> **Do this**
Update the items below by changing each "pose" to "view". Leave everything else unchanged.

● ● ● ●

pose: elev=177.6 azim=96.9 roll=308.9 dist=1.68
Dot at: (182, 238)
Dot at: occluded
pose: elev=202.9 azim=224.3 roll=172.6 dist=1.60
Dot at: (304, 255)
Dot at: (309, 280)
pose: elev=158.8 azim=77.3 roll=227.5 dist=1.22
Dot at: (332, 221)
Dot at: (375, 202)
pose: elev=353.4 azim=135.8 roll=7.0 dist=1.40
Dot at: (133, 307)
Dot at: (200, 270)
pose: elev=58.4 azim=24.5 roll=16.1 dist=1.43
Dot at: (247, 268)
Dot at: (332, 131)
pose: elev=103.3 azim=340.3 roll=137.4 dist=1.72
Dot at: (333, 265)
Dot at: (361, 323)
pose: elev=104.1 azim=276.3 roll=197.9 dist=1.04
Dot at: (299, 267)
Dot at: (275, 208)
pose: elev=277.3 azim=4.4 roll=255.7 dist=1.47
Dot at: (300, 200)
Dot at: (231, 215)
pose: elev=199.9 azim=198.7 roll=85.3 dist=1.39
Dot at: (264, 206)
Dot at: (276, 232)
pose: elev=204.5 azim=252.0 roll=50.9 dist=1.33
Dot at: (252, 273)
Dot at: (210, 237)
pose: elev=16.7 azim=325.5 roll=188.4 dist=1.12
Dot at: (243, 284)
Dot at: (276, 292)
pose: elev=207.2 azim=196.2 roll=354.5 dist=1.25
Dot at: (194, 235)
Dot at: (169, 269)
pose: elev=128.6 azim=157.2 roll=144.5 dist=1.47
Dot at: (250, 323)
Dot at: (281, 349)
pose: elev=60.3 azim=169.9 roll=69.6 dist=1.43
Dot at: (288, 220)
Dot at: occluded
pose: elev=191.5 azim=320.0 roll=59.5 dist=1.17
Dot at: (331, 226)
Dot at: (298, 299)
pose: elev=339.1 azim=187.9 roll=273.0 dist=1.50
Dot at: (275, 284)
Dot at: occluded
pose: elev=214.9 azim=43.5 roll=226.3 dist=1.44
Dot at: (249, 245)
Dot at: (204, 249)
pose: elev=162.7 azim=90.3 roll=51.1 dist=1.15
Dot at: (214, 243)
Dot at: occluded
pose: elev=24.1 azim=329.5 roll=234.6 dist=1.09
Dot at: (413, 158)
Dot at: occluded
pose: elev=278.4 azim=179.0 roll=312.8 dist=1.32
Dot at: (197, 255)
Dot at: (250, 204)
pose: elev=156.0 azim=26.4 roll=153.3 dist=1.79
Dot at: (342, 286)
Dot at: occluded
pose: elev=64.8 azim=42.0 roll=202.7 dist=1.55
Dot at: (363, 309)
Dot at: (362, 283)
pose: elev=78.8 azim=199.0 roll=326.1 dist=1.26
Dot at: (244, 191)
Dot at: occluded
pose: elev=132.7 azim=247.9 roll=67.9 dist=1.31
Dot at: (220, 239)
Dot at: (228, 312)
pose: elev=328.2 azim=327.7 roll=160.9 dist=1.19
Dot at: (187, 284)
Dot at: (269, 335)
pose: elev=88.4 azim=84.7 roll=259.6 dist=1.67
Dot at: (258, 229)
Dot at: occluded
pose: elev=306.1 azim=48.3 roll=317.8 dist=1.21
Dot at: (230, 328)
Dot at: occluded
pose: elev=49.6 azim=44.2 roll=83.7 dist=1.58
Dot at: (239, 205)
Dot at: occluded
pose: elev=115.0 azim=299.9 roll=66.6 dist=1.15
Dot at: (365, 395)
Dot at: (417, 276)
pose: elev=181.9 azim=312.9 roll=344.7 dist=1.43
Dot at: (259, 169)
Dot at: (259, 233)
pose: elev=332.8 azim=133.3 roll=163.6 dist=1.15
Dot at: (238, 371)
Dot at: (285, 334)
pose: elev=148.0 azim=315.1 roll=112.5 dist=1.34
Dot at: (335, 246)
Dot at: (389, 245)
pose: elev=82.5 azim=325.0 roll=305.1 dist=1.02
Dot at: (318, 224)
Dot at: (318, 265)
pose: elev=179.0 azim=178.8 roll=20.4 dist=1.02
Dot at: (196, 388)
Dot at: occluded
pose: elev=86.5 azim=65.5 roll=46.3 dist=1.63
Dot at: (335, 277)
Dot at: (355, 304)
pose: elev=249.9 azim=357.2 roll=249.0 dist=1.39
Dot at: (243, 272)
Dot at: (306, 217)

● ● ● ●

> **Solution**
view: elev=177.6 azim=96.9 roll=308.9 dist=1.68
Dot at: (182, 238)
Dot at: occluded
view: elev=202.9 azim=224.3 roll=172.6 dist=1.60
Dot at: (304, 255)
Dot at: (309, 280)
view: elev=158.8 azim=77.3 roll=227.5 dist=1.22
Dot at: (332, 221)
Dot at: (375, 202)
view: elev=353.4 azim=135.8 roll=7.0 dist=1.40
Dot at: (133, 307)
Dot at: (200, 270)
view: elev=58.4 azim=24.5 roll=16.1 dist=1.43
Dot at: (247, 268)
Dot at: (332, 131)
view: elev=103.3 azim=340.3 roll=137.4 dist=1.72
Dot at: (333, 265)
Dot at: (361, 323)
view: elev=104.1 azim=276.3 roll=197.9 dist=1.04
Dot at: (299, 267)
Dot at: (275, 208)
view: elev=277.3 azim=4.4 roll=255.7 dist=1.47
Dot at: (300, 200)
Dot at: (231, 215)
view: elev=199.9 azim=198.7 roll=85.3 dist=1.39
Dot at: (264, 206)
Dot at: (276, 232)
view: elev=204.5 azim=252.0 roll=50.9 dist=1.33
Dot at: (252, 273)
Dot at: (210, 237)
view: elev=16.7 azim=325.5 roll=188.4 dist=1.12
Dot at: (243, 284)
Dot at: (276, 292)
view: elev=207.2 azim=196.2 roll=354.5 dist=1.25
Dot at: (194, 235)
Dot at: (169, 269)
view: elev=128.6 azim=157.2 roll=144.5 dist=1.47
Dot at: (250, 323)
Dot at: (281, 349)
view: elev=60.3 azim=169.9 roll=69.6 dist=1.43
Dot at: (288, 220)
Dot at: occluded
view: elev=191.5 azim=320.0 roll=59.5 dist=1.17
Dot at: (331, 226)
Dot at: (298, 299)
view: elev=339.1 azim=187.9 roll=273.0 dist=1.50
Dot at: (275, 284)
Dot at: occluded
view: elev=214.9 azim=43.5 roll=226.3 dist=1.44
Dot at: (249, 245)
Dot at: (204, 249)
view: elev=162.7 azim=90.3 roll=51.1 dist=1.15
Dot at: (214, 243)
Dot at: occluded
view: elev=24.1 azim=329.5 roll=234.6 dist=1.09
Dot at: (413, 158)
Dot at: occluded
view: elev=278.4 azim=179.0 roll=312.8 dist=1.32
Dot at: (197, 255)
Dot at: (250, 204)
view: elev=156.0 azim=26.4 roll=153.3 dist=1.79
Dot at: (342, 286)
Dot at: occluded
view: elev=64.8 azim=42.0 roll=202.7 dist=1.55
Dot at: (363, 309)
Dot at: (362, 283)
view: elev=78.8 azim=199.0 roll=326.1 dist=1.26
Dot at: (244, 191)
Dot at: occluded
view: elev=132.7 azim=247.9 roll=67.9 dist=1.31
Dot at: (220, 239)
Dot at: (228, 312)
view: elev=328.2 azim=327.7 roll=160.9 dist=1.19
Dot at: (187, 284)
Dot at: (269, 335)
view: elev=88.4 azim=84.7 roll=259.6 dist=1.67
Dot at: (258, 229)
Dot at: occluded
view: elev=306.1 azim=48.3 roll=317.8 dist=1.21
Dot at: (230, 328)
Dot at: occluded
view: elev=49.6 azim=44.2 roll=83.7 dist=1.58
Dot at: (239, 205)
Dot at: occluded
view: elev=115.0 azim=299.9 roll=66.6 dist=1.15
Dot at: (365, 395)
Dot at: (417, 276)
view: elev=181.9 azim=312.9 roll=344.7 dist=1.43
Dot at: (259, 169)
Dot at: (259, 233)
view: elev=332.8 azim=133.3 roll=163.6 dist=1.15
Dot at: (238, 371)
Dot at: (285, 334)
view: elev=148.0 azim=315.1 roll=112.5 dist=1.34
Dot at: (335, 246)
Dot at: (389, 245)
view: elev=82.5 azim=325.0 roll=305.1 dist=1.02
Dot at: (318, 224)
Dot at: (318, 265)
view: elev=179.0 azim=178.8 roll=20.4 dist=1.02
Dot at: (196, 388)
Dot at: occluded
view: elev=86.5 azim=65.5 roll=46.3 dist=1.63
Dot at: (335, 277)
Dot at: (355, 304)
view: elev=249.9 azim=357.2 roll=249.0 dist=1.39
Dot at: (243, 272)
Dot at: (306, 217)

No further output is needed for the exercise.